A jury in federal court in St. Paul handed Wells Fargo & Co. a victory Thursday, clearing the bank of liability for the losses several plaintiffs suffered in its former securities lending program.
The San Francisco-based bank, which had marketed the program to institutional investors such as pension funds, was sued in 2011 by a group of 13 investors claiming the bank mismanaged the program and lied about the safety of the investments. The bank had argued that the unit had a good track record until the financial crisis hit.
Ten jurors took about a day and a half to reach their verdict after a seven-week trial.
Wells Fargo issued a statement Thursday saying the verdict supports its position that the investments were “prudent and suitable.”
“Wells Fargo worked very hard and responsibly to achieve the best results for all participants in the securities lending program during extremely difficult economic conditions,” Wells Fargo spokeswoman Peggy Gunn said in a statement.
Gunn said the Wells Fargo securities lending program had losses averaging approximately 3 percent at the same time the markets were down up to 50 percent during the height of the financial crisis.
There are least three other ongoing lawsuits in Minnesota over the bank’s former multibillion-dollar securities lending program, which was run out of Minneapolis.

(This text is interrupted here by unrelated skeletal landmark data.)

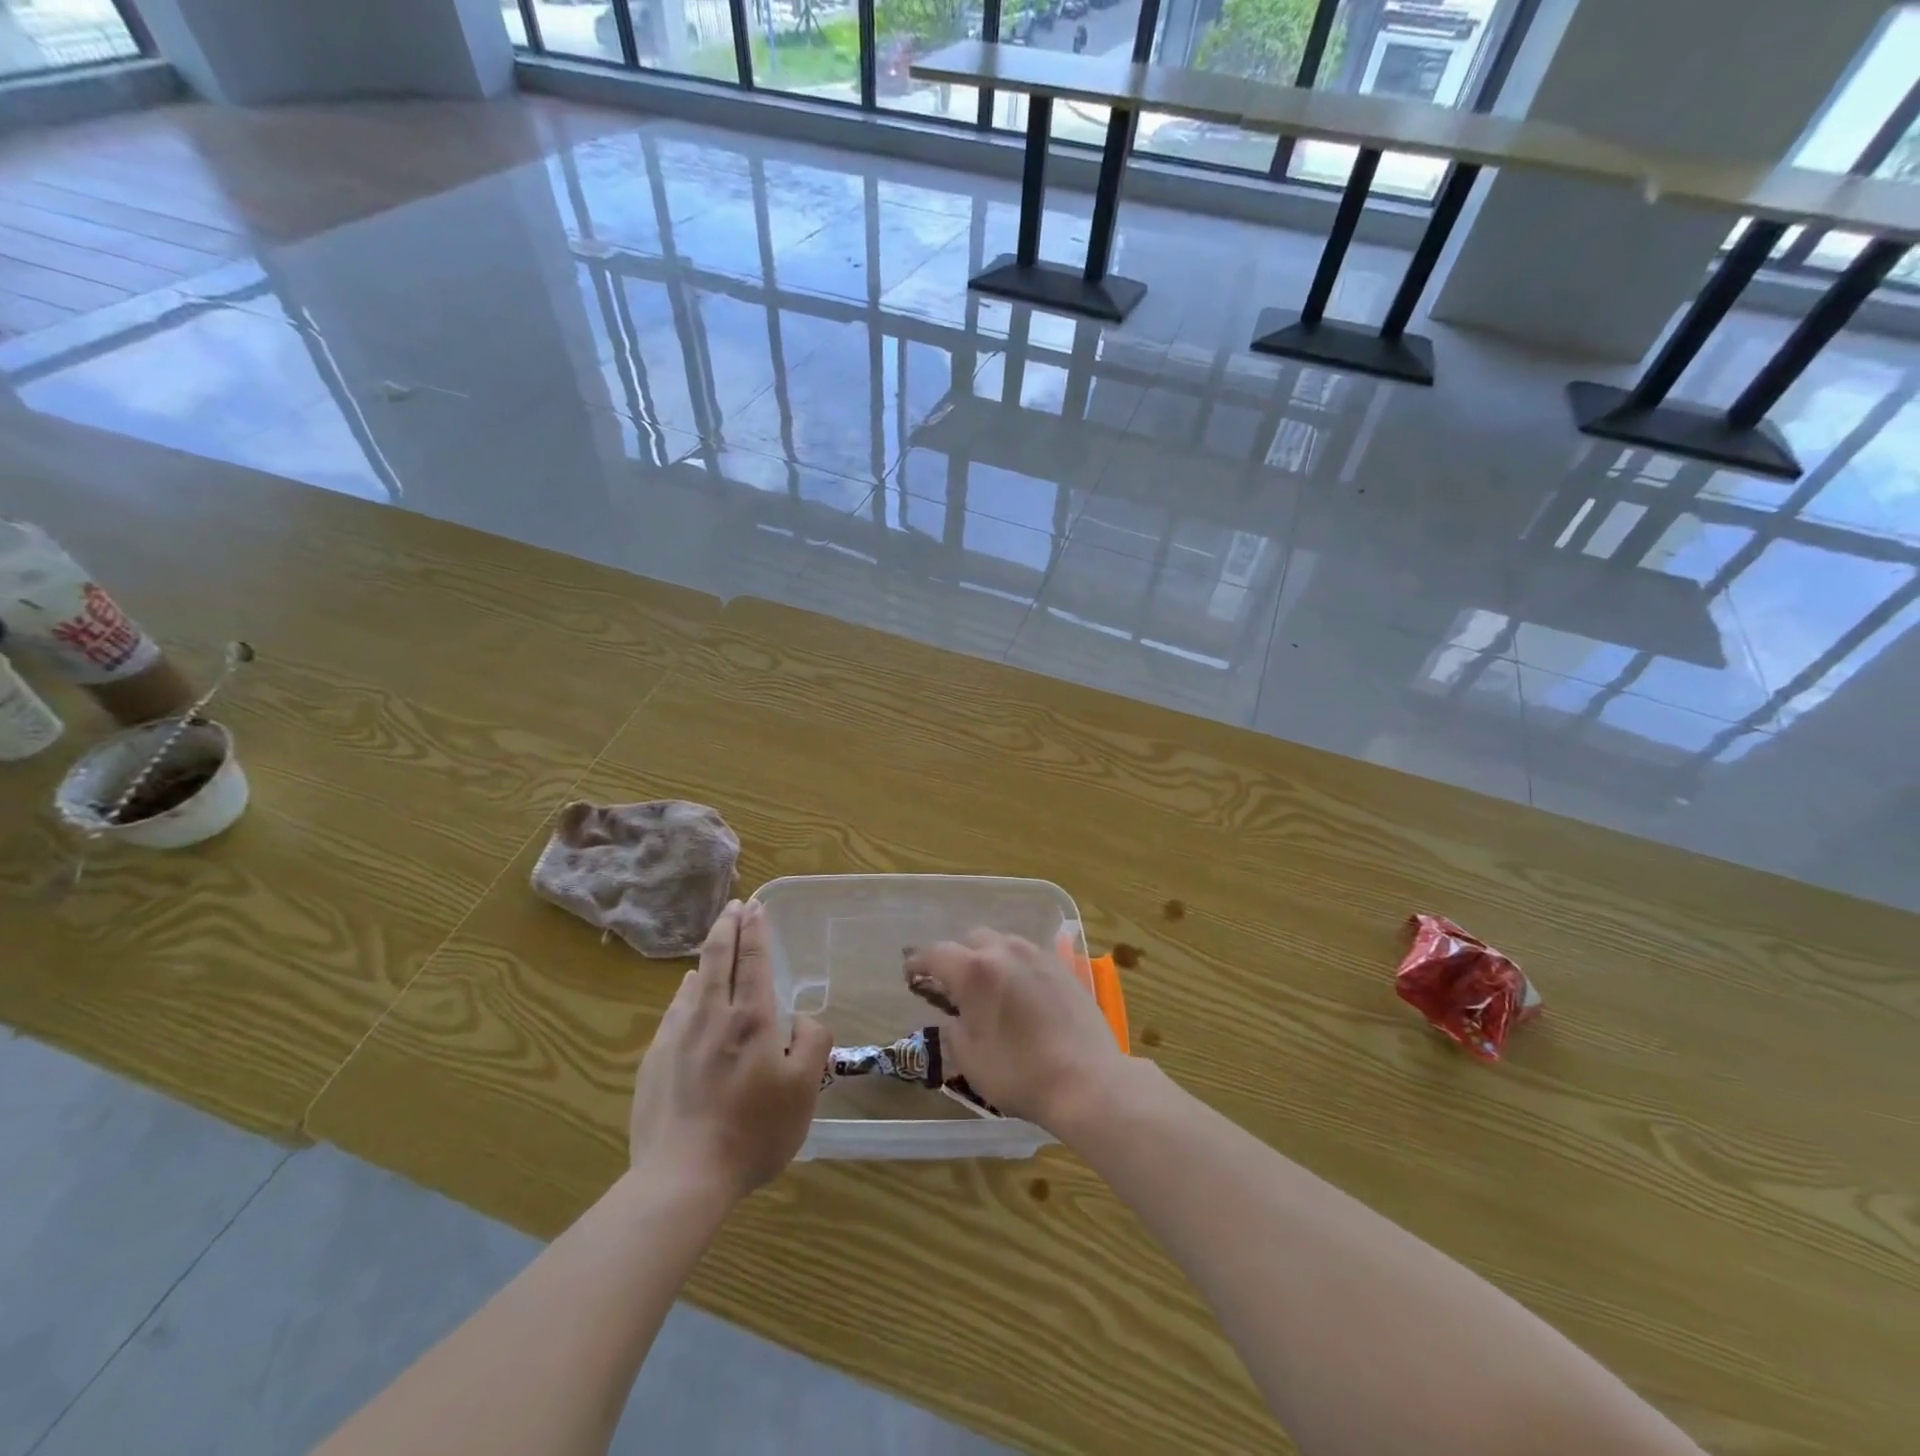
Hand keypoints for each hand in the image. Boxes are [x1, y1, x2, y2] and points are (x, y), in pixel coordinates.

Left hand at [629, 900, 830, 1201]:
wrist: (683, 1178)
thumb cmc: (754, 1131)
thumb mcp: (805, 1088)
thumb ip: (812, 1041)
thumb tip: (800, 1018)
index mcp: (752, 1018)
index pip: (753, 958)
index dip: (755, 929)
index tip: (755, 906)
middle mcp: (712, 1015)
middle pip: (717, 956)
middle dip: (727, 925)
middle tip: (734, 905)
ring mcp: (678, 1036)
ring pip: (693, 981)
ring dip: (707, 955)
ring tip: (715, 944)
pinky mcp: (654, 1059)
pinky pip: (674, 1010)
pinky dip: (685, 990)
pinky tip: (687, 993)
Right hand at [904, 929, 1127, 1131]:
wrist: (1088, 1081)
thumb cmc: (1021, 1074)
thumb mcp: (971, 1060)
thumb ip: (953, 1030)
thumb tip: (954, 1018)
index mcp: (975, 971)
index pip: (936, 953)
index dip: (918, 962)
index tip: (910, 973)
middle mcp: (1005, 951)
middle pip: (971, 939)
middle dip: (956, 956)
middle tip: (951, 983)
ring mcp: (1038, 955)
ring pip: (1002, 942)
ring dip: (987, 957)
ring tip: (987, 985)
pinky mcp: (1063, 967)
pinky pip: (1028, 955)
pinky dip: (1014, 965)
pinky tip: (1019, 991)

The jury trial was focused on claims by just six of a group of 13 institutional investors that originally sued Wells Fargo in 2011, those that are not covered by the federal Employees Retirement Income Security Act (ERISA).
The six, who had claimed they suffered $8.2 million in losses, included the North Memorial Health Care Pension Plan and the Jerome Foundation in St. Paul, among others.
U.S. District Judge Donovan Frank is currently hearing the claims of the plaintiffs covered by ERISA, a group that includes the Blue Cross Blue Shield of Minnesota Pension Equity Plan.
Wells Fargo lost a similar case in 2010 after a trial in Ramsey County District Court. In that case the jury awarded nearly $30 million in damages to four charitable foundations, with total payments reaching about $57 million. That verdict was upheld on appeal.
Robins, Kaplan, Miller & Ciresi represented investors in both lawsuits.
“I respect the jury system, but the verdict doesn’t square with either the evidence or the previous jury’s finding of fraud, which was upheld by the Court of Appeals,” lawyer Mike Ciresi said Thursday.
The lending program involved securities, which were mostly shares of stock, that investors kept in custodial accounts at the bank. The bank would lend the securities to third-party brokers who used the shares for their own trading and then paid Wells Fargo cash collateral that Wells Fargo in turn would invest. Those investments were the ones at issue in the case. When the brokers returned the stock, Wells Fargo repaid the cash collateral.
Wells Fargo sold its ClearLend securities lending operation to Citigroup Inc. in 2011.